PALERMO– Fiumi di droga tra la Campania e la Sicilia, per un business su cui Cosa nostra mira fortemente, al punto da mettersi in gioco in prima persona, senza intermediari. La mafia gestisce direttamente gli affari della droga e, come l’operazione “Paglia e fieno” dimostra, mette in campo personaggi di spicco direttamente collegati ai vertici delle cosche. Tra questi, Guido Spina, palermitano 46enne dello Zen che per conto dei Lo Piccolo, gestiva il controllo del territorio del quartiere un tempo patria dei due boss. Ventidue le persone arrestate in seguito ai provvedimenti emessi dai gip Nicola Aiello e Lorenzo Jannelli: dodici sono finite dietro le sbarre, otto ai domiciliari, per due è stato disposto l’obbligo di firma. Il blitz è stato eseguito dagli uomini della Squadra Mobile di Palermo che hanno smantellato l’organizzazione che importava, trafficava e spacciava hashish e cocaina, attraverso intercettazioni telefoniche, appostamenti e pedinamenti durati più di due anni.
L’operazione è infatti il seguito naturale dei blitz “Monterrey” e “Forfour”, che avevano già accertato i fitti rapporti che avevano permesso il ponte di droga tra la Campana e la Sicilia.

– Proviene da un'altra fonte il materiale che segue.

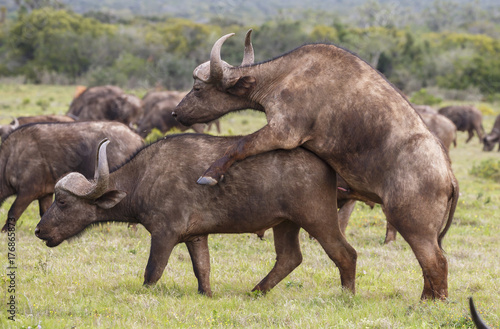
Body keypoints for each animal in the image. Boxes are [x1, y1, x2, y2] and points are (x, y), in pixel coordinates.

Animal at [0, 121, 145, 232]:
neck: (11, 157)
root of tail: (136, 137)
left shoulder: (28, 191)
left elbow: (13, 212)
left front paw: (5, 232)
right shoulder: (45, 194)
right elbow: (44, 212)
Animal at [35, 136, 356, 298]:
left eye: (62, 201)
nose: (39, 230)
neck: (143, 178)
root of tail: (326, 162)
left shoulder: (164, 234)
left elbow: (152, 272)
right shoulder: (196, 236)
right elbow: (202, 269)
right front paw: (207, 294)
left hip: (318, 218)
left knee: (345, 253)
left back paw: (347, 294)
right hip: (285, 224)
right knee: (290, 257)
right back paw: (256, 290)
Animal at [174, 29, 458, 298]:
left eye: (198, 89)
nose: (176, 112)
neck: (285, 76)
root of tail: (449, 176)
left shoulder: (283, 132)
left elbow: (240, 144)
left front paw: (211, 173)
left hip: (411, 224)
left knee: (436, 262)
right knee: (429, 266)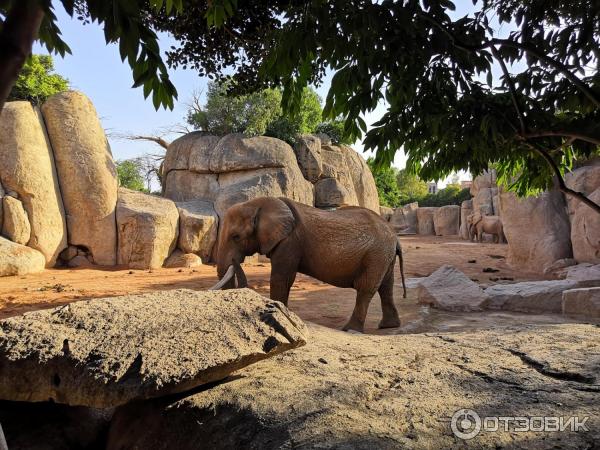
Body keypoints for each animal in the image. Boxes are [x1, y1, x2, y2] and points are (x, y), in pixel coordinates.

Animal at [211, 196, 408, 330]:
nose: (236, 261)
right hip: (383, 256)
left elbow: (281, 278)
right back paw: (388, 326)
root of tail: (395, 236)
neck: (257, 204)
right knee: (386, 286)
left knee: (366, 288)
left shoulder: (290, 241)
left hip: (376, 254)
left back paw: (350, 329)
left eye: (236, 237)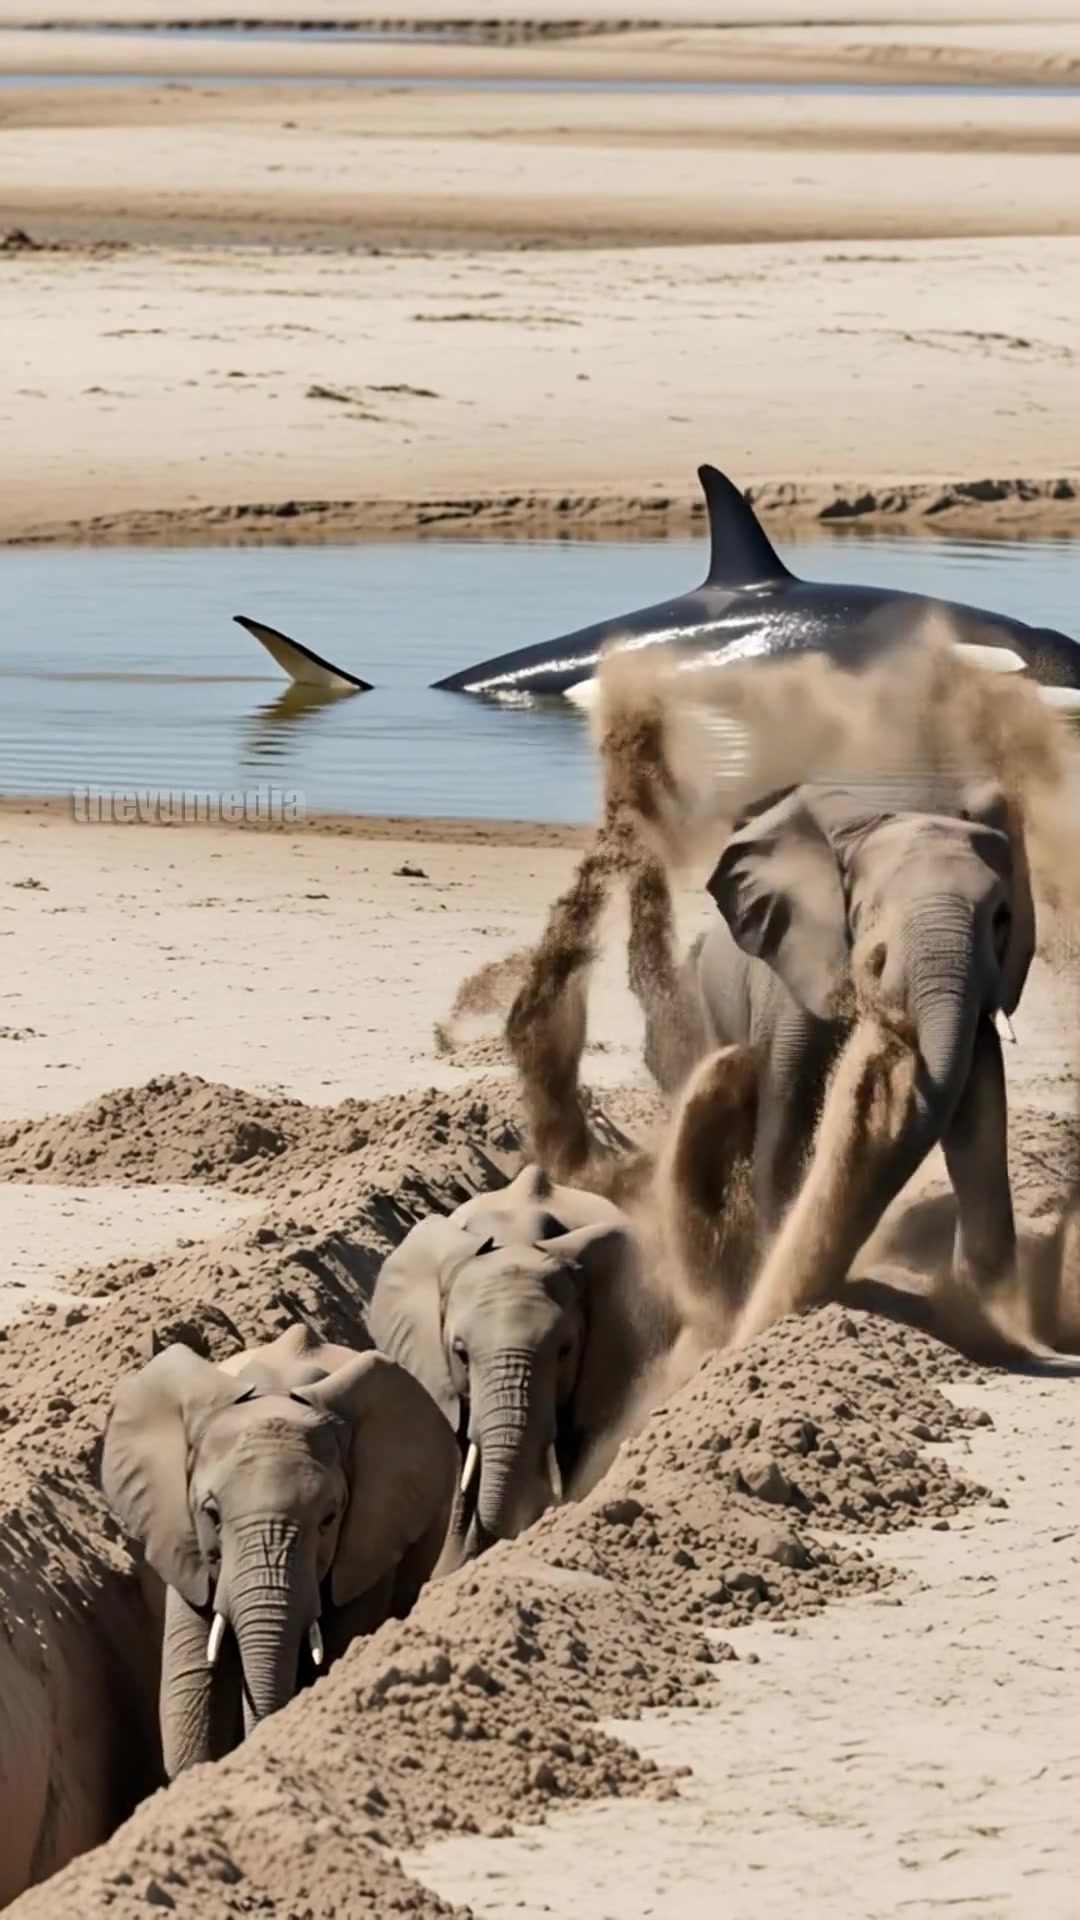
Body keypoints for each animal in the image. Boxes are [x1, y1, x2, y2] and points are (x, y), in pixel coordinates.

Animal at [101, 1323, 458, 1778]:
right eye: (211, 1514)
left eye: (329, 1518)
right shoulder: (183, 1541)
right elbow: (191, 1681)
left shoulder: (369, 1543)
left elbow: (337, 1650)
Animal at [691, 777, 1035, 1305]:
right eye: (869, 912)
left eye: (1002, 918)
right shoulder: (795, 982)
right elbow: (787, 1116)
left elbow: (979, 1123)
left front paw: (985, 1307)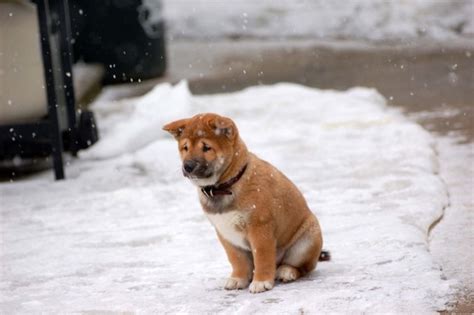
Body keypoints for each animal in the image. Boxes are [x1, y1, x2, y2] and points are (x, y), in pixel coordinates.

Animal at [162, 113, 326, 294]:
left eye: (206, 147)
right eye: (185, 148)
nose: (188, 166)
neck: (226, 185)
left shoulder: (259, 227)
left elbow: (262, 257)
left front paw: (261, 281)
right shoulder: (226, 232)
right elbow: (237, 259)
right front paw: (239, 278)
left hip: (307, 240)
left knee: (303, 267)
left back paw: (286, 271)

L’indagine, coordinata dal procuratore aggiunto Teresa Principato e dai sostituti Sergio Barbiera e Geri Ferrara, ha smascherato anche il titolare della pizzeria “Dolce e Salato” di via Casalini, nel quartiere Cruillas. Si tratta di Vincenzo Cosenza, classe 1971, trafficante di droga braccetto con Spina. Quest’ultimo – come hanno accertato gli inquirenti – aveva inoltre allacciato un rapporto personale con dei fornitori calabresi. In particolare, con Antonio Reitano, 31enne di Gioia Tauro, in provincia di Reggio Calabria, anche lui finito in arresto. Ma principalemte, la “paglia e “il fieno”, come in gergo i trafficanti chiamavano la cocaina e l’hashish,venivano acquistate a Napoli e trasportate a Palermo da corrieri preceduti da staffette per eludere eventuali posti di blocco delle forze dell’ordine.
A tenere i contatti con i fornitori campani erano Andrea Di Maggio, 53 anni, e Guido Randazzo, 48 anni. Le partite di stupefacenti giungevano in una villa di San Nicola l’Arena, sulla costa orientale della provincia di Palermo, e in città in un appartamento di via Bandiera, da dove poi venivano smistati ai pusher. Due vere e proprie centrali di spaccio, insomma. Nel corso dell’indagine sono stati sequestrati oltre settecento chili di droga, tra cocaina, eroina, marijuana e hashish.
Questi gli arrestati: Raffaele Belviso, Giuseppe Bertuccio, Attilio Cesarano, Davide Clemente, Vincenzo Cosenza, Nicola Dainotti, Andrea Di Maggio, Salvatore Di Maggio, Gennaro Gambardella, Giuseppe Giuliano, Federico La Rosa, Francesco La Rosa, Giovan Battista Marino, Leonardo Marino, Angelo Mendola, Guido Randazzo, Antonio Reitano, Fedele Russo, Michele Simeoli, Guido Spina, Pasquale Vallefuoco e Pietro vitale.